L’environnement, la santé, l’éducation, le Canada anglais, les sciences, les affaires autochtones et tant d’autres enjeux ont dû se contenter de miettes d’espace médiatique ; les livres publiés sur ces sujets, de micro-miettes.
Vous avez écrit un essai ou un livre pratique sur l’une ou l’autre des thématiques préférées des médias et vous souhaitez leur proposer une collaboration ? Avant toute chose, évitez de marcher sur les plates-bandes des journalistes salariés affectés à l’information quotidienne, jaloux de leurs prérogatives. Concentrez vos efforts sur les émissions d’affaires publiques, les magazines, les revues et autres publications spécialisées qui comptent essentiellement sur des collaborateurs externes pour fournir du contenu. Collaborateurs que l’on assimile souvent à des « spécialistes », ce qui est à votre avantage.
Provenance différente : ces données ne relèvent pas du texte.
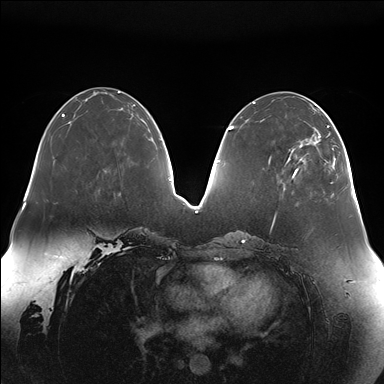
Breast MRI (dynamic contrast-enhanced), one axial slice; position 59 of 176 along the scan axis; dynamic contrast-enhanced series, time point 2 of 7 at this slice position (early post-contrast); 1.5 T; TE 1.5 ms, TR 4.1 ms; 1.1 mm slice thickness; 384 × 384 image matrix, field of view 380 × 380 mm. Female patient.
Outlined on this slice (semi-automatically segmented with operator editing):
- enhancing-tissue mask used for the functional tumour volume (all voxels passing the contrast-enhancement thresholds inside the analysis volume; usually the tumour): bounding box [x1, y1, x2, y2] px = [284, 111, 335, 189]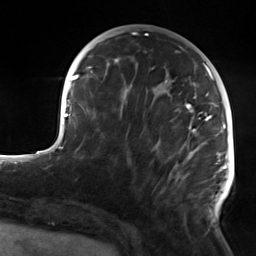
Breast MRI, one axial slice. Position 51 of 124 along the scan axis. Cropped to one breast. Dynamic contrast-enhanced series, time point 2 of 7 at this slice position (early post-contrast). 3 T. TE 1.8 ms, TR 4.7 ms. 1.3 mm slice thickness. 256 × 256 image matrix. Female patient.
Outlined on this slice (semi-automatically segmented with operator editing):
- enhancing-tissue mask used for the functional tumour volume (all voxels passing the contrast-enhancement thresholds inside the analysis volume; usually the tumour): box from (x=114, y=59) to (x=223, y=215) px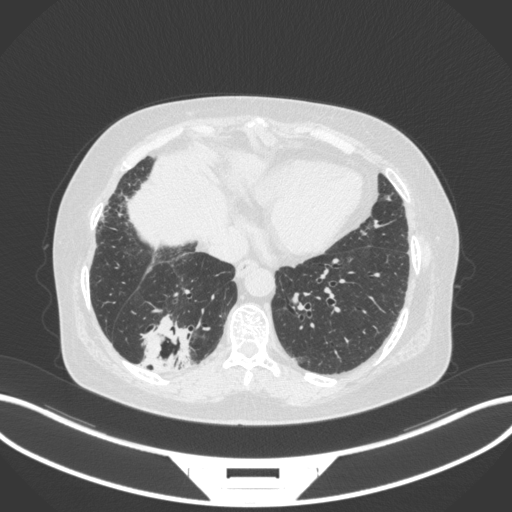
Chest CT, one axial slice. Position 57 of 303 along the scan axis. Reconstruction kernel B31f. 120 kVp. Lung window (W 1500 / L -600 HU). 1 mm slice thickness. 512 × 512 image matrix, field of view 400 × 400 mm. Female patient, age 65 years. Case-level facts recorded for this patient, not image findings: clinical TNM (as recorded): T2b N1 M0; histopathological grade: G1.
Outlined on this slice (rectangle marked by the reading radiologist):
- lung tumour (recorded histology: adenocarcinoma): bounding box [x1, y1, x2, y2] px = [135, 313, 196, 373]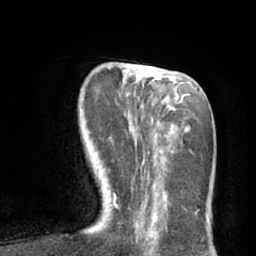
Breast MRI (dynamic contrast-enhanced), one axial slice. Slice 23 of 66 in the series (ordered by position). Cropped to one breast. Dynamic contrast-enhanced series, time point 2 of 7 at this slice position (early post-contrast). 1.5 T. TE 3 ms, TR 6.2 ms. 2.4 mm slice thickness. 256 × 256 image matrix. Female patient.
Structures marked on this image (semi-automatic segmentation, software-assisted and operator-edited):
- enhancing-tissue mask used for the functional tumour volume (all voxels passing the contrast-enhancement thresholds inside the analysis volume; usually the tumour): bounding box [x1, y1, x2, y2] px = [107, 65, 194, 207]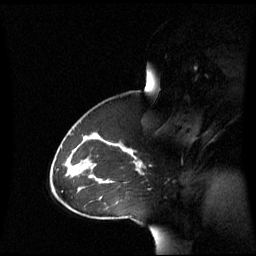
Breast MRI (dynamic contrast-enhanced), one sagittal slice; slice 41 of 60 in the series (ordered by position); dynamic contrast-enhanced series, image 2 of 3 at this slice position (ordered by acquisition); 1.5 T; TE 4.2 ms, TR 8.4 ms; 256 × 256 image matrix, field of view 270 × 270 mm. Female patient, age 43 years. Case-level facts recorded for this patient, not image findings: setting: breast cancer imaged before/during neoadjuvant chemotherapy; receptor status: triple-negative.
Annotated regions visible in this slice (semi-automatically segmented with operator editing):
- analysis volume of interest (the breast-tissue region the enhancement analysis was run in; not a lesion): bounding box <69,137,143,198> (left, top, right, bottom; pixels)
- tumour enhancement mask (voxels above the 70 % enhancement threshold inside the analysis volume of interest): <121,146,142,172>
Les chasses gardées des journalistes
L’actualité politique demeure un bastion de journalistes salariés. Seuls quelques chroniqueurs politiques ont le loisir de travailler à la pige dans les médias. Chantal Hébert par exemple, qui collabore au Toronto Star, au magazine L’actualité, à des émissions de Radio-Canada, et qui a signé quelques ouvrages.
Les auteurs d’essais politiques se font rares dans les médias québécois, outre une poignée d’intellectuels comme Alain Deneault — auteur d’une douzaine de titres sur les paradis fiscaux, l’industrie minière, la gouvernance, les politiques économiques et la « médiocratie ».
Un autre cas d’espèce : l’universitaire Élisabeth Vallet, auteure de plusieurs essais sur la politique et les élections américaines, qui intervient régulièrement à Radio-Canada. (Son intérêt pour la littérature l’a également amenée à réaliser des recensions de romans à l’émission Plus on est de fous, plus on lit !)
En ce qui concerne les secteurs de l’éducation et de la santé, étroitement liés à l’univers de la politique, les journalistes salariés se chargent de l’actualité quotidienne et des experts sont consultés au besoin pour des analyses.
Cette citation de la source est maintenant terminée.